Saturday, February 2, 2013

U.S. Engineering and the Baby Bust

The United States has an average birth rate of 1.93 children per woman (the replacement rate is 2.1).  China, with its one-child policy, has a birth rate of 1.54.  The harsh political reality of China has produced this baby bust.  Here in the United States, white, college educated women have a fertility rate of 1.60.  This group is a good proxy for the middle class - - where the decline is a complex mix of social, cultural, and economic forces. 

Our baby bust should be a prime concern for engineering.

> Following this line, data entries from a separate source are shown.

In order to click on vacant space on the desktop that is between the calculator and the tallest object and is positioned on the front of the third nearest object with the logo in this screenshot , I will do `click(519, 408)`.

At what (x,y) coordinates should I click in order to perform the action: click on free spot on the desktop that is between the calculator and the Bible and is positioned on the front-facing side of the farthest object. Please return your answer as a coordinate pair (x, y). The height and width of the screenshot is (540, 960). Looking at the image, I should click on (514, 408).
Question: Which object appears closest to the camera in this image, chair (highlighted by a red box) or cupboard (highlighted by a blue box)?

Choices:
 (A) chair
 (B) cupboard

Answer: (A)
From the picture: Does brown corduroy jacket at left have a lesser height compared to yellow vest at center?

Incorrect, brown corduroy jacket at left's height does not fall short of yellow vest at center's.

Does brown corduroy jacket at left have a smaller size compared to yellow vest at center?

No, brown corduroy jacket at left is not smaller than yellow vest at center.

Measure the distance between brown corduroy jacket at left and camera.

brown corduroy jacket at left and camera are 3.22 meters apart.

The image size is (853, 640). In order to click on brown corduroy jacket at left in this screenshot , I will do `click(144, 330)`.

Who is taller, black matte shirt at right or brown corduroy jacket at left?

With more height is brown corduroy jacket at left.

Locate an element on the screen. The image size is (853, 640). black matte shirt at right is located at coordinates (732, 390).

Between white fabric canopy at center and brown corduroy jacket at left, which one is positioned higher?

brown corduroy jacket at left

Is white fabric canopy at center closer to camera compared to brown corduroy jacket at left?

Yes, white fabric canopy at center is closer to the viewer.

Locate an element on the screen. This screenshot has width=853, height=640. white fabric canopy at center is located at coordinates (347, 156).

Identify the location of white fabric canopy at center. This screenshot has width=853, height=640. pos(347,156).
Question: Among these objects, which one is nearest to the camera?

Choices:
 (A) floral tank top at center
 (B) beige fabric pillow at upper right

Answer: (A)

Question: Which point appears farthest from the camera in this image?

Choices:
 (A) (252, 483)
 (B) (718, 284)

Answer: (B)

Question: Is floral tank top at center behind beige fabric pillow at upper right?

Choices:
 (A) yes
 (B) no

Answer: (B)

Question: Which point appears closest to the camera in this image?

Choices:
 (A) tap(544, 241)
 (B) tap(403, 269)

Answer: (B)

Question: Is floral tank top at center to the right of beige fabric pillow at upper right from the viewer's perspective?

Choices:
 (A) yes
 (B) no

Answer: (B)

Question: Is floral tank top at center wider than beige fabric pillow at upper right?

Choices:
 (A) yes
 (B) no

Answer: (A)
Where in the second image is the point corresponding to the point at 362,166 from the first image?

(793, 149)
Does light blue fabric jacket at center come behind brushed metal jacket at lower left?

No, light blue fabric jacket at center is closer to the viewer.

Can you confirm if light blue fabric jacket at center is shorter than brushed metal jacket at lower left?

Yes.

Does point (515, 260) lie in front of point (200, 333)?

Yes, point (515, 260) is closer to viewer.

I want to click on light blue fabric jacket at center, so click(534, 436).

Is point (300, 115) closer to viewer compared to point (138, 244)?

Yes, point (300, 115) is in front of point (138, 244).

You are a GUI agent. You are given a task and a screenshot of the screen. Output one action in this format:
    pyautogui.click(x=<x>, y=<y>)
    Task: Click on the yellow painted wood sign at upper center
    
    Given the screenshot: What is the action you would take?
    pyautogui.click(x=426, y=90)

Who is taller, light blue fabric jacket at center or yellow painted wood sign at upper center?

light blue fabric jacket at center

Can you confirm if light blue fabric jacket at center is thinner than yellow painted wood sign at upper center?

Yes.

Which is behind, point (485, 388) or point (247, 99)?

Low-fertility societies produce huge problems for most segments of engineering.  The consumption focus switches dramatically from investing in the future to a health-care driven focus of paying for the past.  Who cares about schools and long-term safety of dams in a society void of child with AARP running commercials every time we start talking about austerity for the past so we can invest in the future?  The American Society of Civil Engineers ought to retitle their annual infrastructure report -

"No babies, No Bridges"

The Wall Street Journal has a great article on the subject today by Jonathan Last - - America's Baby Bust: The nation's falling fertility rate is the root cause of many of our problems.  And it's only getting worse. - -

"There has been a great deal of political talk in recent years about whether America, once regarded as the shining city on a hill, is in decline.  But decline isn't about whether Democrats or Republicans hold power; it isn't about political ideology at all.  At its most basic, it's about the sustainability of human capital.  Whether Barrack Obama or Mitt Romney took the oath of office last month, we would still be declining in the most important sense - demographically.  It is what drives everything else."